──────── TEKS BACAAN ────────

Dilema Toko Online
Jadi begini. Long time
ago, sewaktu saya memutuskan untuk membuat toko online, hal pertama yang
terpikir adalah membuat website. Why? because
it will looks professional. Memiliki toko online secara nyata, bukan
sekedar akun jejaring social, menurut saya meningkatkan trust dan pride suatu
brand. Walaupun kenyataannya mungkin di Indonesia hal ini tidak berlaku umum.
Pembeli tetap lebih senang bertemu dengan “sis” , daripada “shopping cart”. Tapi kan dengan
cita-cita luhur go international,
menurut saya memiliki toko online dengan
domain nama brand saya sendiri is a must.

──────── DATA ANALISIS ────────

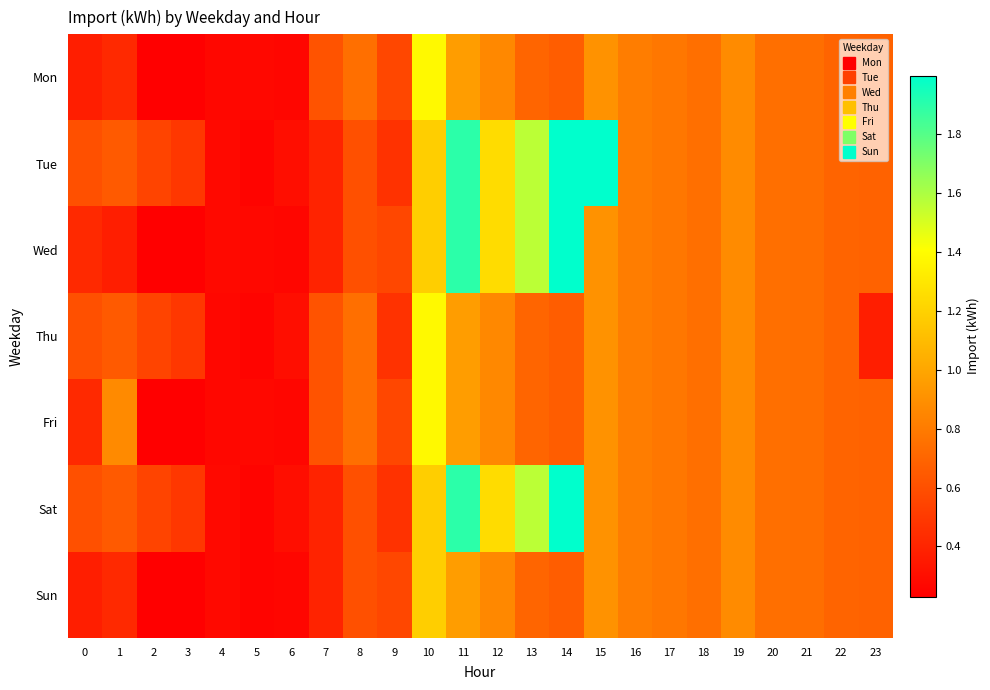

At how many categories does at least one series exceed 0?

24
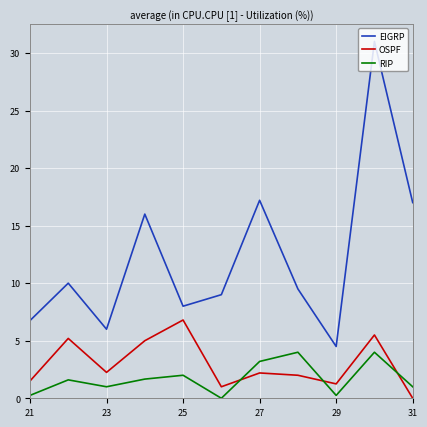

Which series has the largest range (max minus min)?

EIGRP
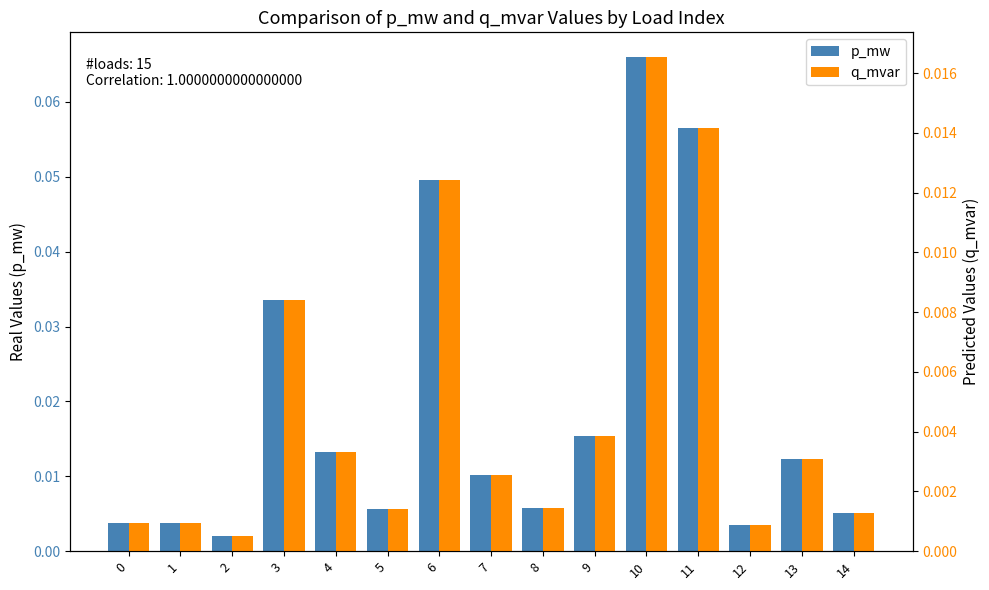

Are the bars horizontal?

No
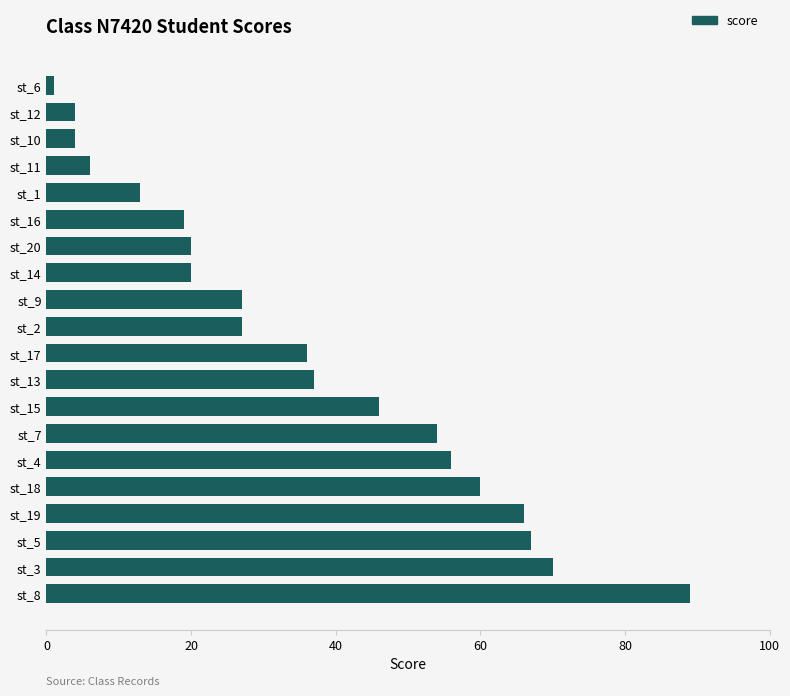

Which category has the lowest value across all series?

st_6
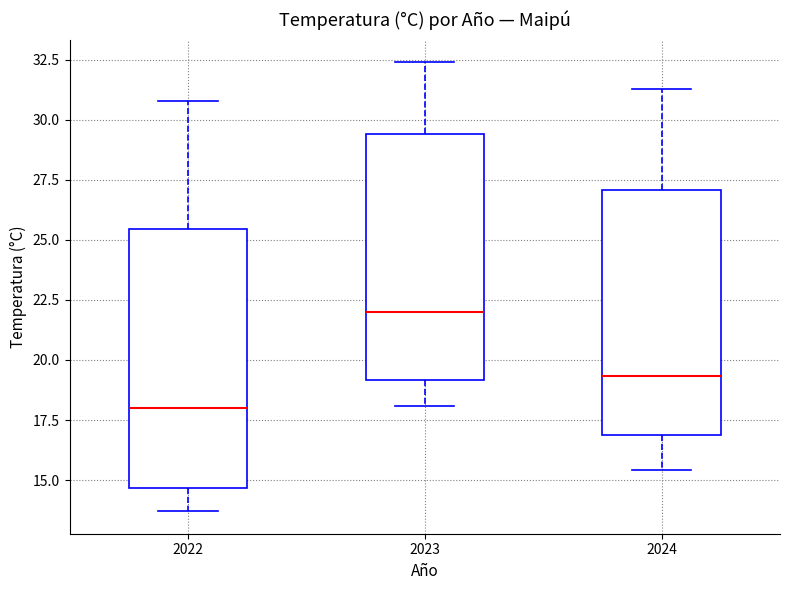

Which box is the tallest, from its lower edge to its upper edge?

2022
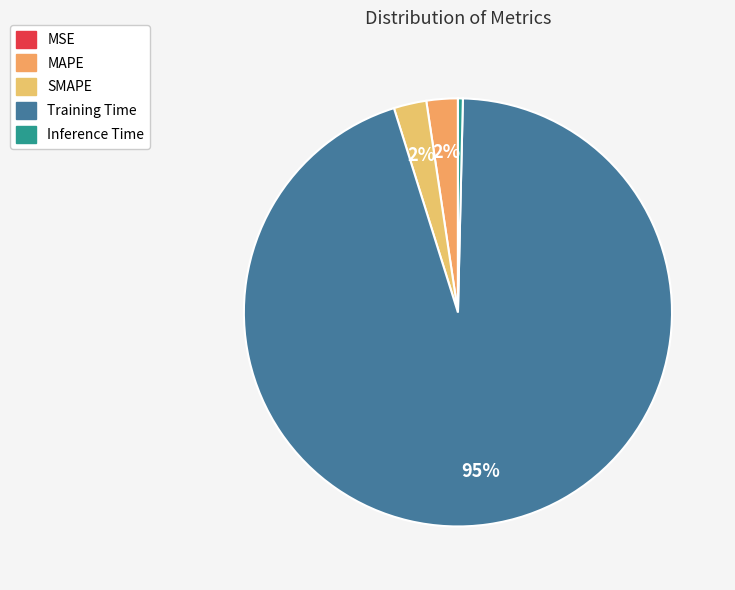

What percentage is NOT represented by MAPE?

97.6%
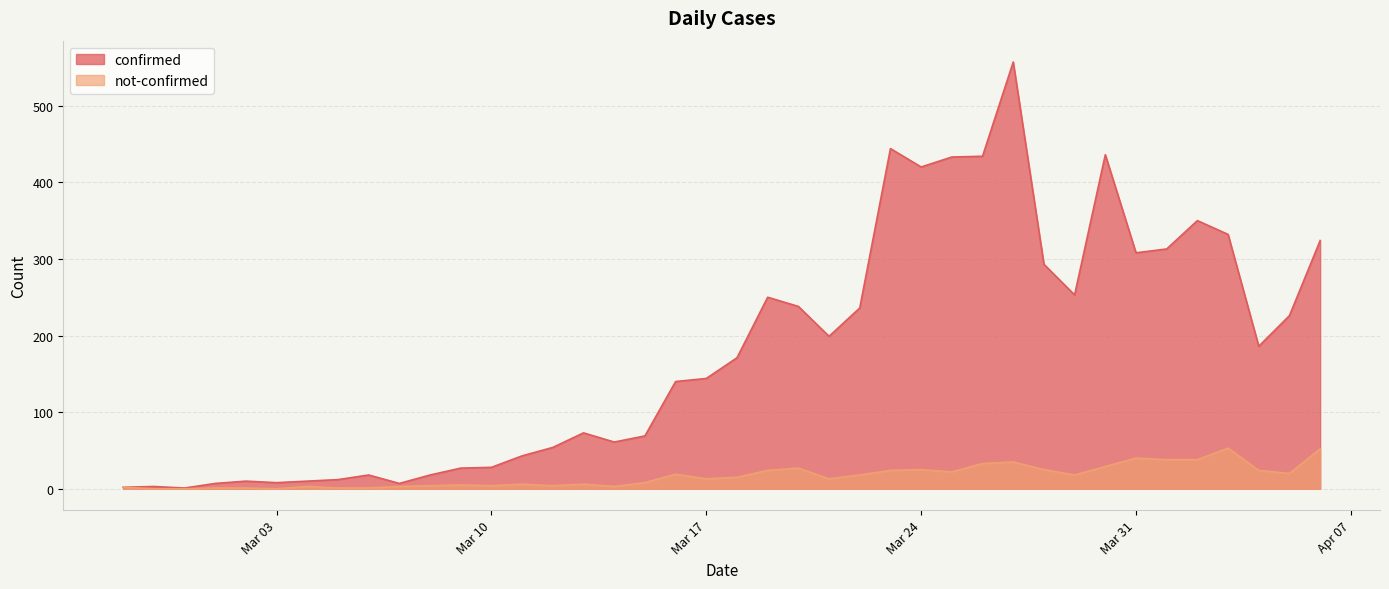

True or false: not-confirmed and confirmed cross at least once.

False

────────

PETUNJUK PENGERJAAN:
**1.** Jawablah pertanyaan berikut berdasarkan teks tentang toko online.
(a) Apa hal pertama yang terpikir oleh penulis ketika memutuskan untuk membuat toko online?
(b) Menurut teks, pembeli lebih senang bertemu dengan siapa daripada dengan "shopping cart"?
(c) Apa yang menurut penulis merupakan keharusan untuk mewujudkan cita-cita go international?
**2.** Tuliskan kembali secara persis bagian teks tentang toko online, mulai dari "Dilema Toko Online" dan terus sampai "tidak berlaku umum.".

DAFTAR JAWABAN:
**1.**
(a) Membuat website.
(b) Dengan "sis".
(c) Memiliki toko online dengan domain nama brand sendiri.

**2.**
Dilema Toko Online
Jadi begini. Long time
ago, sewaktu saya memutuskan untuk membuat toko online, hal pertama yang
terpikir adalah membuat website. Why? because
it will looks professional. Memiliki toko online secara nyata, bukan
sekedar akun jejaring social, menurut saya meningkatkan trust dan pride suatu
brand. Walaupun kenyataannya mungkin di Indonesia hal ini tidak berlaku umum.